INFORMATION GIVEN -

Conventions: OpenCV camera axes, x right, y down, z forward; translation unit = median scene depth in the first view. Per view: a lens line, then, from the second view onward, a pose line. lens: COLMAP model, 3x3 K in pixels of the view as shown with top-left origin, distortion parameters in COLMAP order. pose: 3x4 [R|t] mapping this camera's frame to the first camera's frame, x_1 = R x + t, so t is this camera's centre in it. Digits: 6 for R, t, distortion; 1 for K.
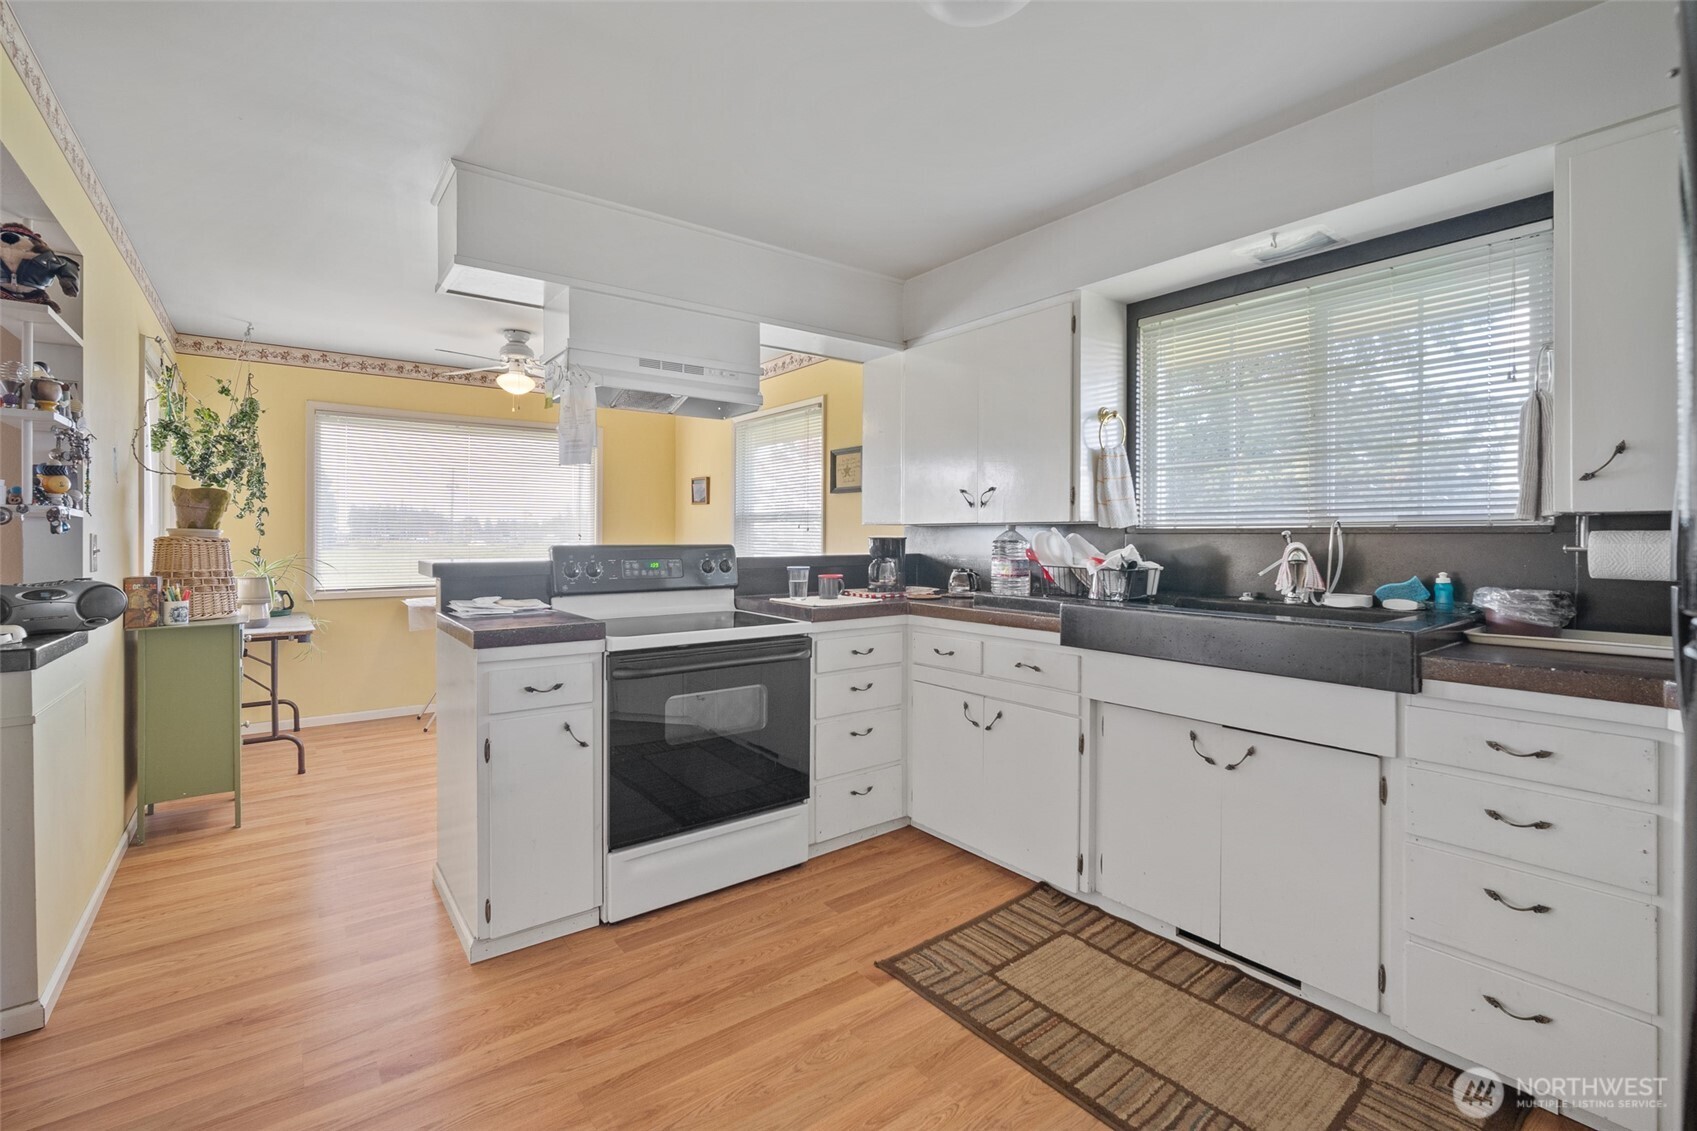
lens RADIAL K [[746.2, 0, 849.3], [0, 746.2, 553.2], [0, 0, 1]] dist [-0.001413, 0.000069]
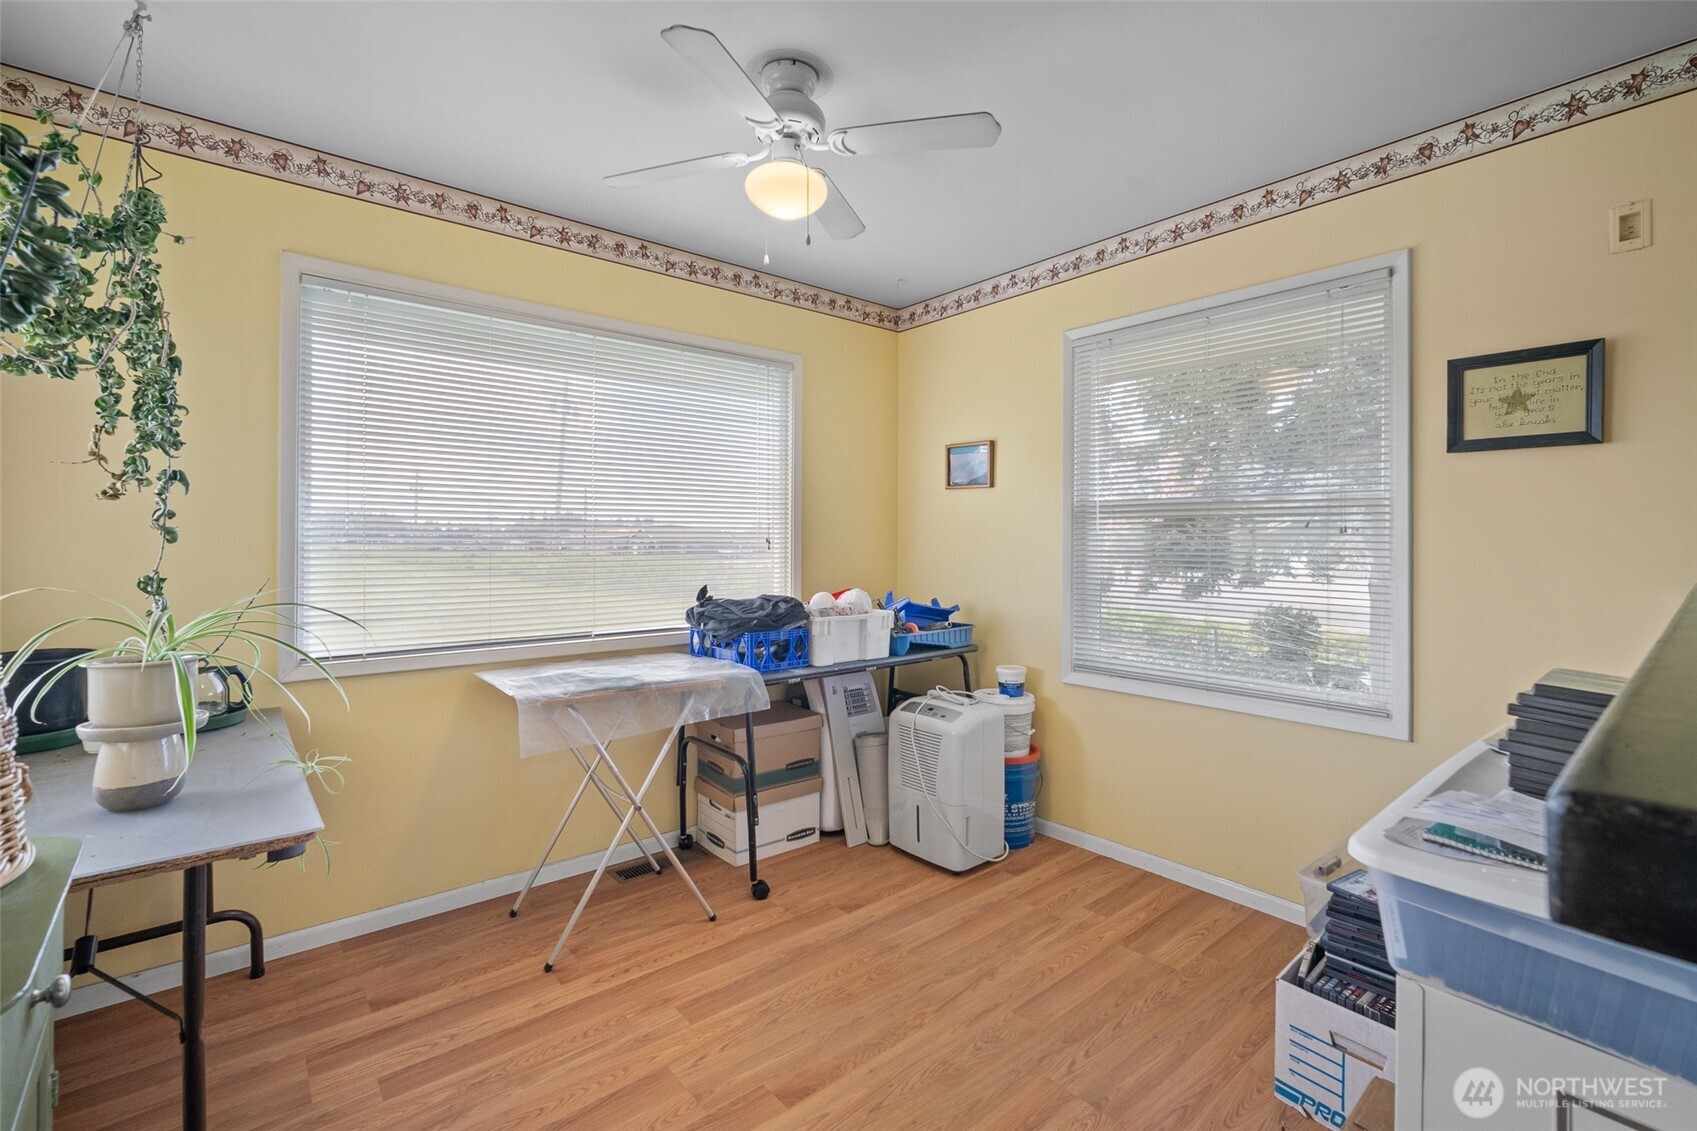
lens RADIAL K [[746.2, 0, 849.3], [0, 746.2, 553.2], [0, 0, 1]] dist [-0.001413, 0.000069]
pose [[0.999233, -0.000642, 0.039160, -0.416500], [0.000926, 0.999974, -0.007219, -0.014192], [-0.039154, 0.007250, 0.999207, 0.554666]]
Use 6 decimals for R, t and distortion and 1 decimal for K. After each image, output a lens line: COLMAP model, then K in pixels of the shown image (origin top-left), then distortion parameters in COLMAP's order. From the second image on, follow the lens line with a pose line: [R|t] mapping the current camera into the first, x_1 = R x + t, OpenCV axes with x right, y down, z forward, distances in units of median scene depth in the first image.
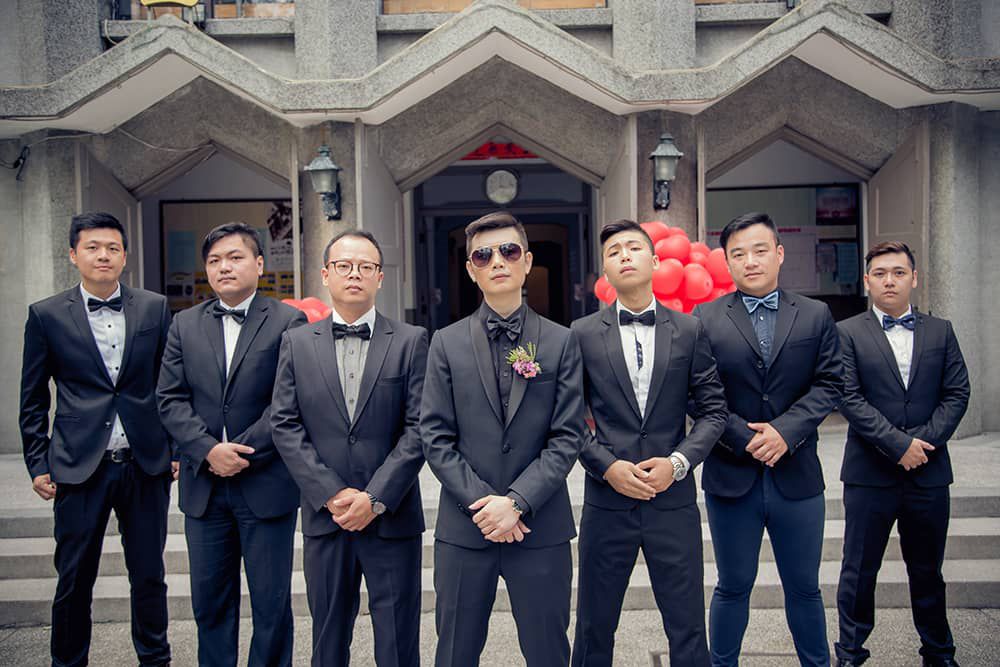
lens RADIAL K [[1072.5, 0, 500.0], [0, 1072.5, 333.5], [0, 0, 1]] dist [0.062443, 0.021620]
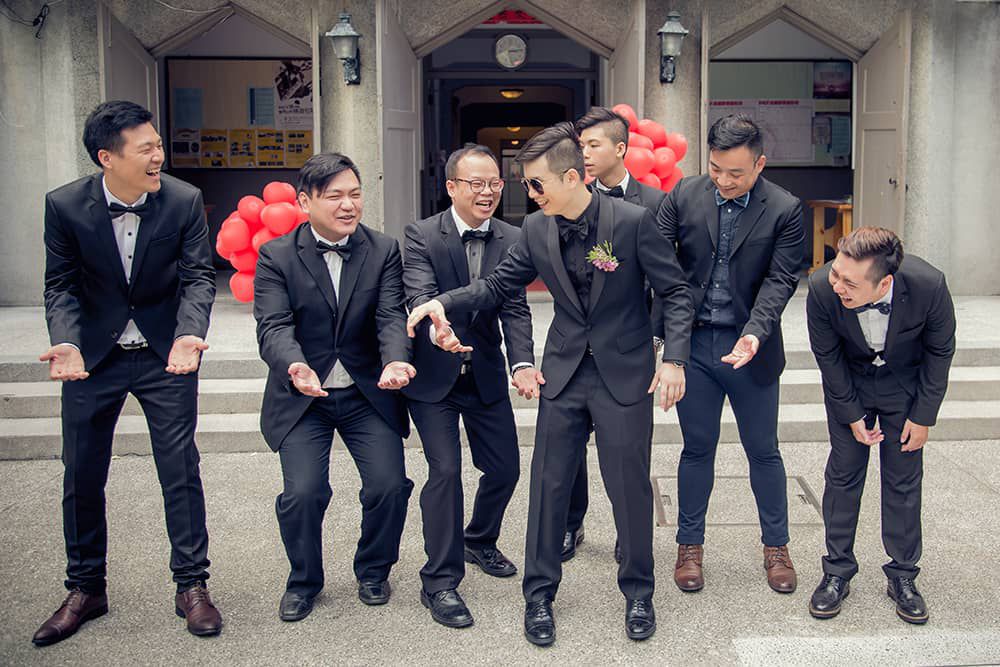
lens RADIAL K [[2961.7, 0, 500.0], [0, 2961.7, 333.5], [0, 0, 1]] dist [-0.177732, -0.788463]
pose [[0.994626, 0.013396, 0.102667, -0.304587], [-0.019582, 0.998037, 0.059485, -0.038876], [-0.101668, -0.061175, 0.992936, -1.860061]]
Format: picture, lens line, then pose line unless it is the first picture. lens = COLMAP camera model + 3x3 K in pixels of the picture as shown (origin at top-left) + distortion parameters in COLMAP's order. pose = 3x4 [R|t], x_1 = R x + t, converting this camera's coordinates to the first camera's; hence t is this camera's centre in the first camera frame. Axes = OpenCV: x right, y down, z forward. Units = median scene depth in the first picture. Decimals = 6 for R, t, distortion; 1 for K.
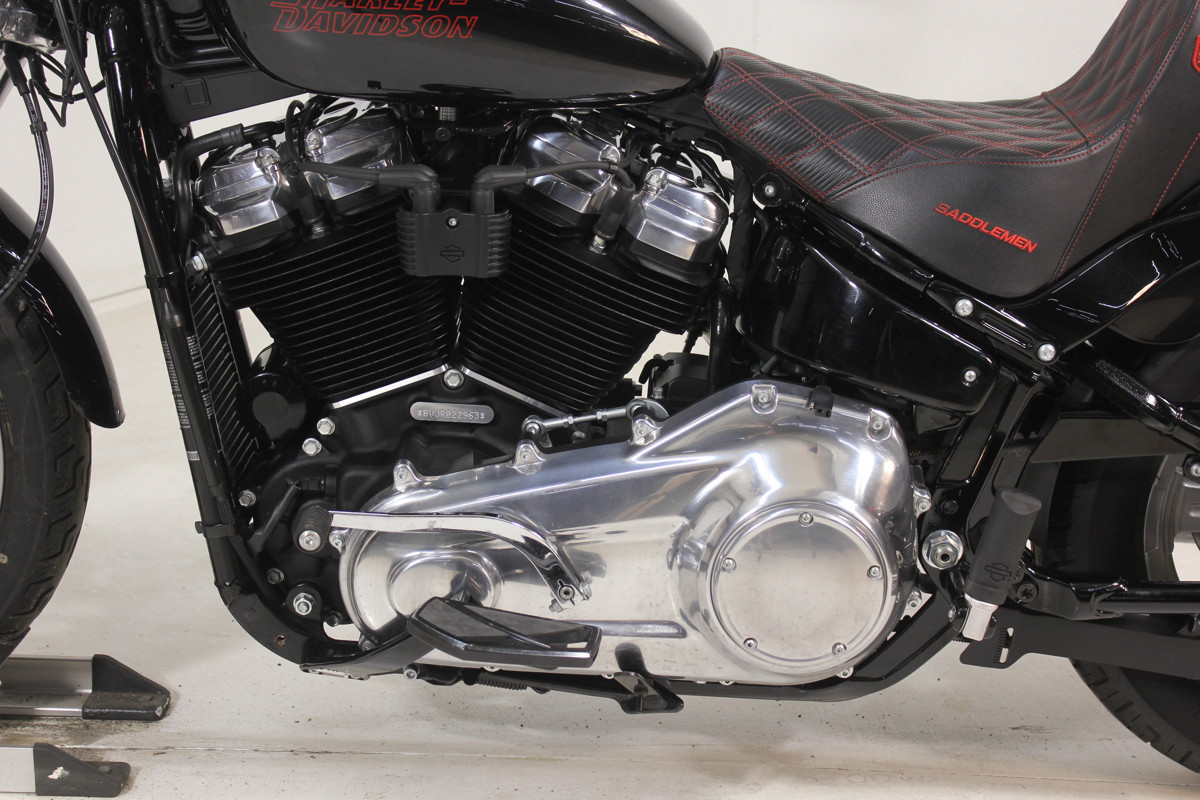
lens RADIAL K [[2076.5, 0, 600.0], [0, 2076.5, 400.0], [0, 0, 1]] dist [0.013164, 0.080838]
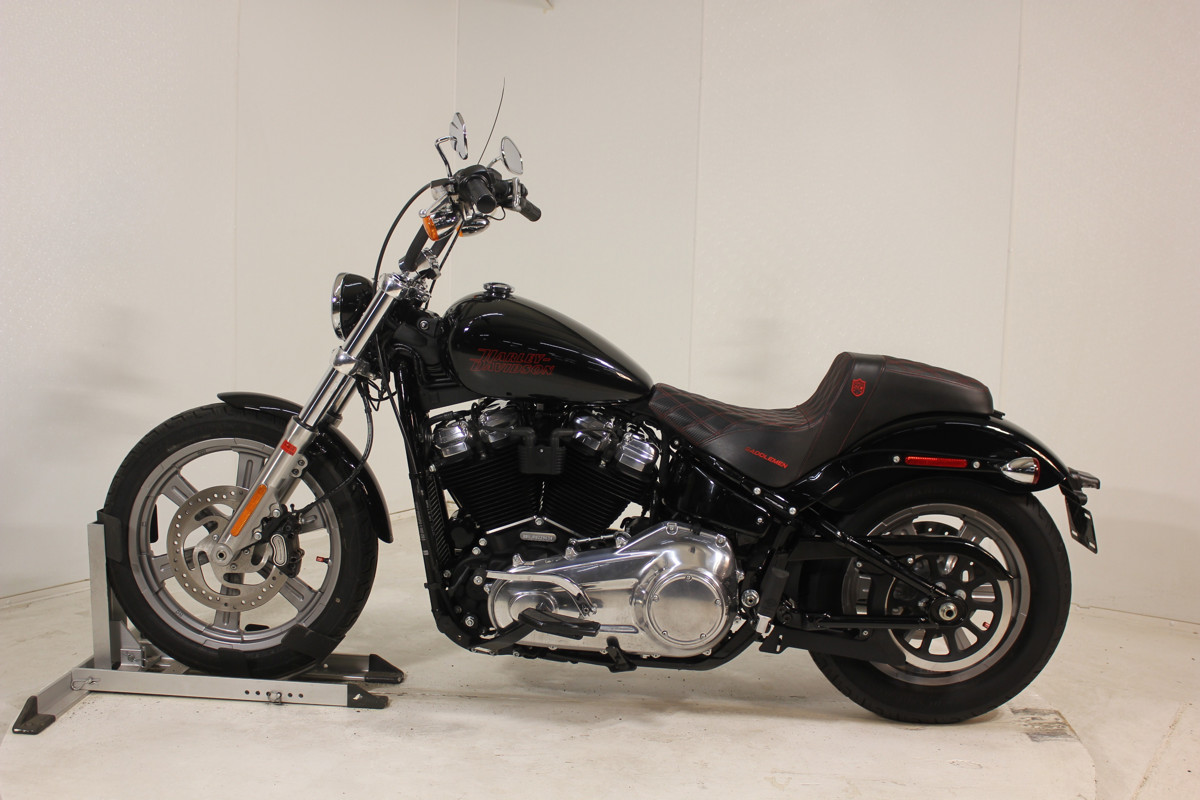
lens RADIAL K [[1301.4, 0, 600.0], [0, 1301.4, 400.0], [0, 0, 1]] dist [-0.089638, 0.019841]
pose [[0.999742, 0.017358, -0.014619, 0.016164], [-0.019743, 0.982886, -0.183155, 0.122921], [0.011189, 0.183397, 0.982975, -0.453214]]
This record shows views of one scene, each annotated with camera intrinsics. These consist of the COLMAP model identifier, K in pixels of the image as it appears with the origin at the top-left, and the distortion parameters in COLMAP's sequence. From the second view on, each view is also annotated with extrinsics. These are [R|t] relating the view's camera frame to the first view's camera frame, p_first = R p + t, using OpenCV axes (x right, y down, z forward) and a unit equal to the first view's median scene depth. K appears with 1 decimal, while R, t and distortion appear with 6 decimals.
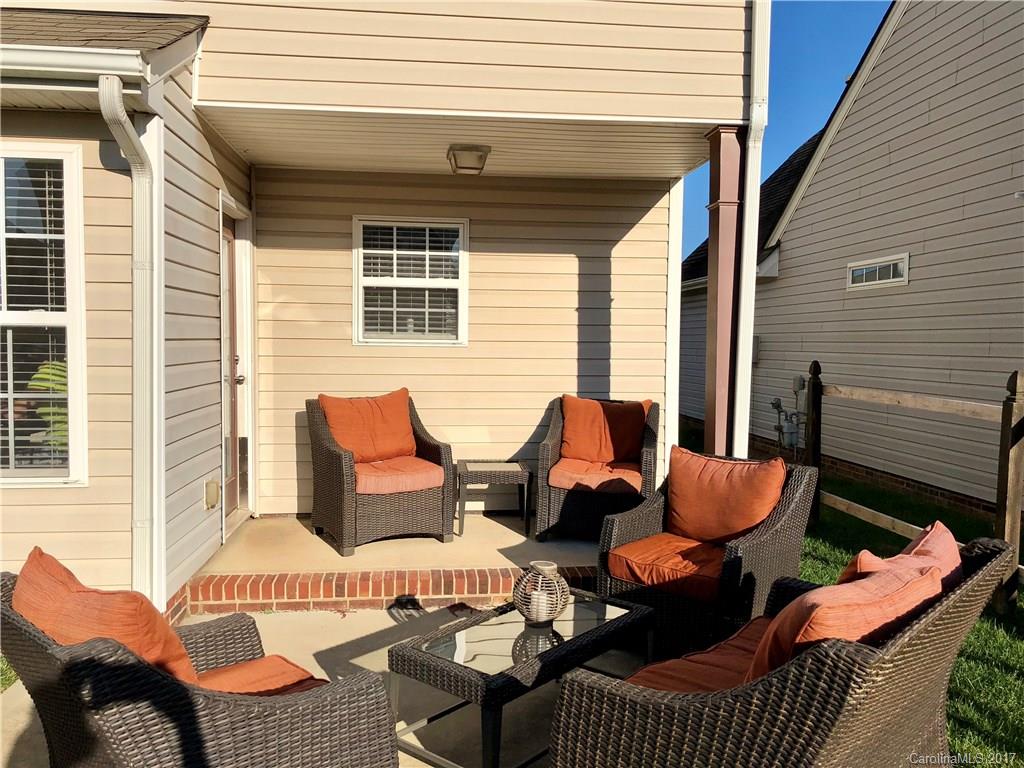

WHAT YOU SHOULD DO -
Set down the entries above again exactly, minus any image.

OUTPUT OF THE EXERCISE -
Conventions: OpenCV camera axes, x right, y down, z forward; translation unit = median scene depth in the first view. Per view: a lens line, then, from the second view onward, a pose line. lens: COLMAP model, 3x3 K in pixels of the view as shown with top-left origin, distortion parameters in COLMAP order. pose: 3x4 [R|t] mapping this camera's frame to the first camera's frame, x_1 = R x + t, so t is this camera's centre in it. Digits: 6 for R, t, distortion; 1 for K.
lens RADIAL K [[746.2, 0, 849.3], [0, 746.2, 553.2], [0, 0, 1]] dist [-0.001413, 0.000069]
lens RADIAL K [[746.2, 0, 849.3], [0, 746.2, 553.2], [0, 0, 1]] dist [-0.001413, 0.000069]
pose [[0.999233, -0.000642, 0.039160, -0.416500], [0.000926, 0.999974, -0.007219, -0.014192], [-0.039154, 0.007250, 0.999207, 0.554666]]
Use 6 decimals for R, t and distortion and 1 decimal for K. After each image, output a lens line: COLMAP model, then K in pixels of the shown image (origin top-left), then distortion parameters in COLMAP's order. From the second image on, follow the lens line with a pose line: [R|t] mapping the current camera into the first, x_1 = R x + t, OpenCV axes with x right, y down, z forward, distances in units of median scene depth in the first image.
lens RADIAL K [[1072.5, 0, 500.0], [0, 1072.5, 333.5], [0, 0, 1]] dist [0.062443, 0.021620]
lens RADIAL K [[2961.7, 0, 500.0], [0, 2961.7, 333.5], [0, 0, 1]] dist [-0.177732, -0.788463]
pose [[0.994626, 0.013396, 0.102667, -0.304587], [-0.019582, 0.998037, 0.059485, -0.038876], [-0.101668, -0.061175, 0.992936, -1.860061]]
Format: picture, lens line, then pose line unless it is the first picture. lens = COLMAP camera model + 3x3 K in pixels of the picture as shown (origin at top-left) + distortion parameters in COLMAP's order. pose = 3x4 [R|t], x_1 = R x + t, converting this camera's coordinates to the first camera's; hence t is this camera's centre in the first camera frame. Axes = OpenCV: x right, y down, z forward. Units = median scene depth in the first picture. Decimals = 6 for R, t, distortion; 1 for K.
lens RADIAL K [[2076.5, 0, 600.0], [0, 2076.5, 400.0], [0, 0, 1]] dist [0.013164, 0.080838]
lens RADIAL K [[1301.4, 0, 600.0], [0, 1301.4, 400.0], [0, 0, 1]] dist [-0.089638, 0.019841]
pose [[0.999742, 0.017358, -0.014619, 0.016164], [-0.019743, 0.982886, -0.183155, 0.122921], [0.011189, 0.183397, 0.982975, -0.453214]]
This record shows views of one scene, each annotated with camera intrinsics. These consist of the COLMAP model identifier, K in pixels of the image as it appears with the origin at the top-left, and the distortion parameters in COLMAP's sequence. From the second view on, each view is also annotated with extrinsics. These are [R|t] relating the view's camera frame to the first view's camera frame, p_first = R p + t, using OpenCV axes (x right, y down, z forward) and a unit equal to the first view's median scene depth. K appears with 1 decimal, while R, t and distortion appear with 6 decimals.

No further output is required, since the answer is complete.